- _What you need to do_
Write out, unchanged, the lines of the records below that run from the line containing "QQQ, SPY, AAPL, Others" through the line containing "At which category does", including both of those lines.

[Stored records]
□ □ □ □ □
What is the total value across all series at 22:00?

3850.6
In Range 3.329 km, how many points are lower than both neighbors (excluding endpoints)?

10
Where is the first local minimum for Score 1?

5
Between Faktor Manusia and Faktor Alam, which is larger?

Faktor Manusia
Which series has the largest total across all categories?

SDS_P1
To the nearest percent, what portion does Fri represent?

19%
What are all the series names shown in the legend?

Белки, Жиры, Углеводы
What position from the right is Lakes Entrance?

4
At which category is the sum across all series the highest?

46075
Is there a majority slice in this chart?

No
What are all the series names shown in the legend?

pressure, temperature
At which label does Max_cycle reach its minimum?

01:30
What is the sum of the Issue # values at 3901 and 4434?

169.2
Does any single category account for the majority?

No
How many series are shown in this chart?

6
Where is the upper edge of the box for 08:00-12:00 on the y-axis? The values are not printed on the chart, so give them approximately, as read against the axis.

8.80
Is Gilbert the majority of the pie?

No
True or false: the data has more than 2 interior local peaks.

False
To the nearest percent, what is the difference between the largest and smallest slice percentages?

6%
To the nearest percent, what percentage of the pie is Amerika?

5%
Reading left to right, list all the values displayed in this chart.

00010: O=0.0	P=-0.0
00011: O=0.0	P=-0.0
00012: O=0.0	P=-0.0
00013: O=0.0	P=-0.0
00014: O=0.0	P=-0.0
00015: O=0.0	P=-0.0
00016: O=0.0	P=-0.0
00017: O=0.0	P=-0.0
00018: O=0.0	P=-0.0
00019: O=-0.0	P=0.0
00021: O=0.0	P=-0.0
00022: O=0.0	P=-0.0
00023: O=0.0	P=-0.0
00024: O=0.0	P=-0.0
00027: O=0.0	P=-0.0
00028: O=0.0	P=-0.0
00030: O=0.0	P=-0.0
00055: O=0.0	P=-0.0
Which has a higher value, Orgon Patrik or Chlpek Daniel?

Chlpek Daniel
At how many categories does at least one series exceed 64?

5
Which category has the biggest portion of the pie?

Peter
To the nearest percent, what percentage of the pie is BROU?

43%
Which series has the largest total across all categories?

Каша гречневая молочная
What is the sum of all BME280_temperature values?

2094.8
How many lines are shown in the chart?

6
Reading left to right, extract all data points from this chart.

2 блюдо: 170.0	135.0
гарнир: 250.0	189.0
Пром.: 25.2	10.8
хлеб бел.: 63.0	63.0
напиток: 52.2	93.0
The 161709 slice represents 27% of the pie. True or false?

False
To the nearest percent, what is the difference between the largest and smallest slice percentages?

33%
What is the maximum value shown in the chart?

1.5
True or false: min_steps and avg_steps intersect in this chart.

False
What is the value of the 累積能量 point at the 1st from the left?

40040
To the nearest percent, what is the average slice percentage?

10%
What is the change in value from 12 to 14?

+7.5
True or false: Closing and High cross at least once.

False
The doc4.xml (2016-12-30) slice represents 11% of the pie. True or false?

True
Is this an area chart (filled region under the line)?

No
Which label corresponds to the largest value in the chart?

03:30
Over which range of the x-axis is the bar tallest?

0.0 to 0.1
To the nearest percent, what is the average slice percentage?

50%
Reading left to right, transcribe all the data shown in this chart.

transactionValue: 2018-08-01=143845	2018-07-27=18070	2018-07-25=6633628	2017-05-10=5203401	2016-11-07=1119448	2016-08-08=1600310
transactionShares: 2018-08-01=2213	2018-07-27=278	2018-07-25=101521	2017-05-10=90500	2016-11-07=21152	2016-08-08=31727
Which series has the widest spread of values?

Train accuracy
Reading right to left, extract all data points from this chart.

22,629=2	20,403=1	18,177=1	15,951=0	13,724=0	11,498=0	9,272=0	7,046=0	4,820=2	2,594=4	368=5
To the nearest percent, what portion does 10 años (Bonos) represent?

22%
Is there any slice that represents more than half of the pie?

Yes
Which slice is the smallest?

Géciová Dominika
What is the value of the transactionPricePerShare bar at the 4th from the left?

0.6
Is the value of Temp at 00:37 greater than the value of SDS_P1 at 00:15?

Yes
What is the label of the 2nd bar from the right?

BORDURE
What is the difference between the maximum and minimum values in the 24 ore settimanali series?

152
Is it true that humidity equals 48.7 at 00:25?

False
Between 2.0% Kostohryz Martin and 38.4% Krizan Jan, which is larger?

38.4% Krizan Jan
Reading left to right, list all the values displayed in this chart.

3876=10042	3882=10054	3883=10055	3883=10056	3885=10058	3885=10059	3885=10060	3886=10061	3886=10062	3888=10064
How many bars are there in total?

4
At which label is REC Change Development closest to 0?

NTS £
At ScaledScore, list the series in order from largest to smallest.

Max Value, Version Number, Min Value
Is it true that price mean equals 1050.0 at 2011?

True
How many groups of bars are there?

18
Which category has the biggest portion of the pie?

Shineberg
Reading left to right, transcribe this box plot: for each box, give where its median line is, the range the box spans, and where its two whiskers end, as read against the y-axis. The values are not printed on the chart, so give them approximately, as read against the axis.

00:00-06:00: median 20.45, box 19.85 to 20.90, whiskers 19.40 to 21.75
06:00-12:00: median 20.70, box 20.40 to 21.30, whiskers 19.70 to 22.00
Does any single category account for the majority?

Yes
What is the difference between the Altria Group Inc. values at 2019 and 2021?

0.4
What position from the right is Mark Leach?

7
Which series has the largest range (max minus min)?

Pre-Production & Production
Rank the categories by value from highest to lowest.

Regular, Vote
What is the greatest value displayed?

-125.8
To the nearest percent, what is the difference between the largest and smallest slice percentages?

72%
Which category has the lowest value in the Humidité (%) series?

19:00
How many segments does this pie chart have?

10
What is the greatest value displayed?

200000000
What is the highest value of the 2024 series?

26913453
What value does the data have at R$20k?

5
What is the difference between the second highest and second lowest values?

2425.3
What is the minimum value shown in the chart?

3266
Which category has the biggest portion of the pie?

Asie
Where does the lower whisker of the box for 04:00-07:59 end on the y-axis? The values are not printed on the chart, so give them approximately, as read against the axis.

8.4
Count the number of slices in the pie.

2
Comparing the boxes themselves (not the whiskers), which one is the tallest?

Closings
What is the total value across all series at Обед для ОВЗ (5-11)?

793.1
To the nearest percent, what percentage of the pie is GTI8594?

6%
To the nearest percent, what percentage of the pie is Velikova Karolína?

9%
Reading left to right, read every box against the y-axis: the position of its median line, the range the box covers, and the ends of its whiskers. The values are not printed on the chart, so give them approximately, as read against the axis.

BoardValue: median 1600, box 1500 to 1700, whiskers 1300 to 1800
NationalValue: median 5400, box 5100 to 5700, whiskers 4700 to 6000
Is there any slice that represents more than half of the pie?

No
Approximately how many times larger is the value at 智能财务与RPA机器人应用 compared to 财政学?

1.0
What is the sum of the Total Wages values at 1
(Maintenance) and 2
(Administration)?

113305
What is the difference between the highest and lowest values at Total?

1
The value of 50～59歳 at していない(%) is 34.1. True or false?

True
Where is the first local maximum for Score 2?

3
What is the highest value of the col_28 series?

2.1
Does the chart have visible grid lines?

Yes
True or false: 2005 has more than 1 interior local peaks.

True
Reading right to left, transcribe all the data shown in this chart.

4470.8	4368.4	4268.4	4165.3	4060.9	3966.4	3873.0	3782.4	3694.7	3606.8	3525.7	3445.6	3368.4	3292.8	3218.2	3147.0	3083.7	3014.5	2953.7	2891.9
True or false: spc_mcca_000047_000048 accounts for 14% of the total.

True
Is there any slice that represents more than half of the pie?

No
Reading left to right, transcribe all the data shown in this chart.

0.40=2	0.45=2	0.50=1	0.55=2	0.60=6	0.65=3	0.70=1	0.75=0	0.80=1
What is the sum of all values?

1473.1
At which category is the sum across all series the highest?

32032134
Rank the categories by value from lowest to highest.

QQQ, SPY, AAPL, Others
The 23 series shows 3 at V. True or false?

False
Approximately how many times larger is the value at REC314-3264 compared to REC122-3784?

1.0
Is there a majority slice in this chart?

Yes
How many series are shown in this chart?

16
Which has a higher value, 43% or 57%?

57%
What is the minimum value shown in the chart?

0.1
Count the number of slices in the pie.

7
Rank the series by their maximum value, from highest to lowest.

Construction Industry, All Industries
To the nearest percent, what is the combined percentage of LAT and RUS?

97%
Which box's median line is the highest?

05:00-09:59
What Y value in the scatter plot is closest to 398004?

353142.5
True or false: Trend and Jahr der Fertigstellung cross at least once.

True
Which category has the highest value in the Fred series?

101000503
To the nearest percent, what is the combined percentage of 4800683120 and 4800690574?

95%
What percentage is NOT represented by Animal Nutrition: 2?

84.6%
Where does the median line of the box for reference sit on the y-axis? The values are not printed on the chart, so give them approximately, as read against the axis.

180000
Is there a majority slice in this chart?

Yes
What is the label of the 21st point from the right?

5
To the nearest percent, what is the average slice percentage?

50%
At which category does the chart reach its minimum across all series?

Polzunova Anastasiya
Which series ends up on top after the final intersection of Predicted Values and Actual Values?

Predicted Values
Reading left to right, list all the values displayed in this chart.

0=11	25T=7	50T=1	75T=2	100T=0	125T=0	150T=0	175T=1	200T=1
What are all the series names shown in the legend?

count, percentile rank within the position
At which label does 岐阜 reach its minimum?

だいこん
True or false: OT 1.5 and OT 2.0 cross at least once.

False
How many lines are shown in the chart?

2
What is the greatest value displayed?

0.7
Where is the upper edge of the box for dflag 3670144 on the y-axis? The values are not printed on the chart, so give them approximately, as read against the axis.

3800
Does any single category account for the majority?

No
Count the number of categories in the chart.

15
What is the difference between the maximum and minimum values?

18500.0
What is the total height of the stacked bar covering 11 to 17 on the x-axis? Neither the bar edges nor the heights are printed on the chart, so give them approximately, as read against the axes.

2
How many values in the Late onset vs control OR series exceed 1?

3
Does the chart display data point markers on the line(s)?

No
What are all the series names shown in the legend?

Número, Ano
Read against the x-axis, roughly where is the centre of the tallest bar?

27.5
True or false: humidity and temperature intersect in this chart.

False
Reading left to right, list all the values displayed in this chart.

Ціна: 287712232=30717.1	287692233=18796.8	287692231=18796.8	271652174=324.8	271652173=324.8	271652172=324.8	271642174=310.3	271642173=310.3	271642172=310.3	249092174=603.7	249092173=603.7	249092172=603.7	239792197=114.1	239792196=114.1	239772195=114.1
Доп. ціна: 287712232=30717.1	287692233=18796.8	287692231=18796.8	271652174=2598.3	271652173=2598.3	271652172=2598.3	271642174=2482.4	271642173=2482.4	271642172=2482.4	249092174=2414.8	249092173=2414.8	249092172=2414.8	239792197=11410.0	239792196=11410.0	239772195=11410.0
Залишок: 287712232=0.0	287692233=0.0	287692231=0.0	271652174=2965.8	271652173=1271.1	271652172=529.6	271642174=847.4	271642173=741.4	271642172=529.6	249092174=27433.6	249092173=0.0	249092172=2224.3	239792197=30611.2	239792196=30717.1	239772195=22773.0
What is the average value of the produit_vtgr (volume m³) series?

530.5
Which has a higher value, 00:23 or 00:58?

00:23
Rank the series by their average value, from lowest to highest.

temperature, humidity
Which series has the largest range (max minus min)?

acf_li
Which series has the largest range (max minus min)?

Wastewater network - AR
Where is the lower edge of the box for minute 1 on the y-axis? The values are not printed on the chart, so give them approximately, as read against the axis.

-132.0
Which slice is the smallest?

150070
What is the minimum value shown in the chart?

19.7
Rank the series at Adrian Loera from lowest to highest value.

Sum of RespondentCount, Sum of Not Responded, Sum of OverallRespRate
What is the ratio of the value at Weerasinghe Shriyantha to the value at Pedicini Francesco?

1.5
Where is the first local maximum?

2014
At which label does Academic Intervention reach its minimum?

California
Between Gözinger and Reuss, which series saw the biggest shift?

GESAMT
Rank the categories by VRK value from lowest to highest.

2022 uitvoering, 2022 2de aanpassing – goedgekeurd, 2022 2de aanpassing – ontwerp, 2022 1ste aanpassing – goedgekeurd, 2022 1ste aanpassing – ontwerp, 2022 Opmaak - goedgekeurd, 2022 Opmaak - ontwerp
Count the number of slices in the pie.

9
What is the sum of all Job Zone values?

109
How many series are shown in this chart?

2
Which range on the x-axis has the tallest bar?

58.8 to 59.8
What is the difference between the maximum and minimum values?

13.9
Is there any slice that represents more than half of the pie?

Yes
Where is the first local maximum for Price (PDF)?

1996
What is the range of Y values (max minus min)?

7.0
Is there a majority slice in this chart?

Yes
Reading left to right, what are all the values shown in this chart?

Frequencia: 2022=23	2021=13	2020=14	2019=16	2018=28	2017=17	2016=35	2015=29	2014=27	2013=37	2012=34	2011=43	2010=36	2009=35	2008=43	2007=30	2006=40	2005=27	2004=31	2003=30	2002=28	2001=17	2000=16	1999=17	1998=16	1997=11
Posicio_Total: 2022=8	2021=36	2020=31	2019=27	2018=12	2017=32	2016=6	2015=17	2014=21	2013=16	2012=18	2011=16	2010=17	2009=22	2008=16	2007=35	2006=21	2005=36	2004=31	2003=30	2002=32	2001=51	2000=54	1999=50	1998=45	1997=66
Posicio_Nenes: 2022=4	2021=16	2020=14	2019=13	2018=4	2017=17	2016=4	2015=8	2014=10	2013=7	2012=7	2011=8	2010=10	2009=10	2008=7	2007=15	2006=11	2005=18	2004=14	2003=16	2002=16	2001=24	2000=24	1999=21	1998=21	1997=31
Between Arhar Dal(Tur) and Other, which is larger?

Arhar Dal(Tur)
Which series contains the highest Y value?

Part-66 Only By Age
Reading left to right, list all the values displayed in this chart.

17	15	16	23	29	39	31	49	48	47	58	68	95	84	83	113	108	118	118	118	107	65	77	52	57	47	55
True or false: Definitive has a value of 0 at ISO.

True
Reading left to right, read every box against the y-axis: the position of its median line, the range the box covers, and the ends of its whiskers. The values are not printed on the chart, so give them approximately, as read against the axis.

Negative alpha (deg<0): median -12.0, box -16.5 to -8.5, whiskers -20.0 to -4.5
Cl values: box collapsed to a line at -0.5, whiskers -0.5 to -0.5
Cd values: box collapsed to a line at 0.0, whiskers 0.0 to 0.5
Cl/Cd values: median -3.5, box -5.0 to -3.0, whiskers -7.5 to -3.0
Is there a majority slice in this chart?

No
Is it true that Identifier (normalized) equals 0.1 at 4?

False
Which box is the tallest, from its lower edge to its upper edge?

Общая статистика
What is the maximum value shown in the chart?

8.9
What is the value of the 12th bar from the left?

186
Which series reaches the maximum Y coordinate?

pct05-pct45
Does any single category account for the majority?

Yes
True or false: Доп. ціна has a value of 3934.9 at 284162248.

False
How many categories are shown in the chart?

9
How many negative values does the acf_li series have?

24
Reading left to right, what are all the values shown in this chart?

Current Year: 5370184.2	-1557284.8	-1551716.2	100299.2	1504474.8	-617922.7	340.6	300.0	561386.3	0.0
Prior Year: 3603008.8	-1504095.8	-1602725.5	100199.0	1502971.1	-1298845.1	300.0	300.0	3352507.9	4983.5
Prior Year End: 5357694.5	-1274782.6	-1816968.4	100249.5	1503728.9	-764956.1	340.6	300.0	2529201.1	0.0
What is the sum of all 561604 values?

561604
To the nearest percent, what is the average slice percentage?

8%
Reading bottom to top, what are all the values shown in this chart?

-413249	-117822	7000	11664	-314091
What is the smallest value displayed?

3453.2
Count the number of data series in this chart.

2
□ □ □ □ □
- _Result for this exercise_
QQQ, SPY, AAPL, Others
The 23 series shows 3 at V. True or false?

False
Approximately how many times larger is the value at REC314-3264 compared to REC122-3784?

1.0
Is there a majority slice in this chart?

Yes
How many series are shown in this chart?

16
Which has a higher value, 43% or 57%?

57%
What is the minimum value shown in the chart?

0.1
Count the number of slices in the pie.

7
Rank the series by their maximum value, from highest to lowest.

Construction Industry, All Industries
To the nearest percent, what is the combined percentage of LAT and RUS?

97%
Which box's median line is the highest?

05:00-09:59
What Y value in the scatter plot is closest to 398004?

353142.5
True or false: Trend and Jahr der Fertigstellung cross at least once.

True
Which category has the highest value in the Fred series?

101000503
To the nearest percent, what is the combined percentage of 4800683120 and 4800690574?

95%
What percentage is NOT represented by Animal Nutrition: 2?

84.6%
Where does the median line of the box for reference sit on the y-axis? The values are not printed on the chart, so give them approximately, as read against the axis.

180000
Is there a majority slice in this chart?

Yes
What is the label of the 21st point from the right?

5
To the nearest percent, what is the average slice percentage?

50%
At which category does the chart reach its minimum across all series?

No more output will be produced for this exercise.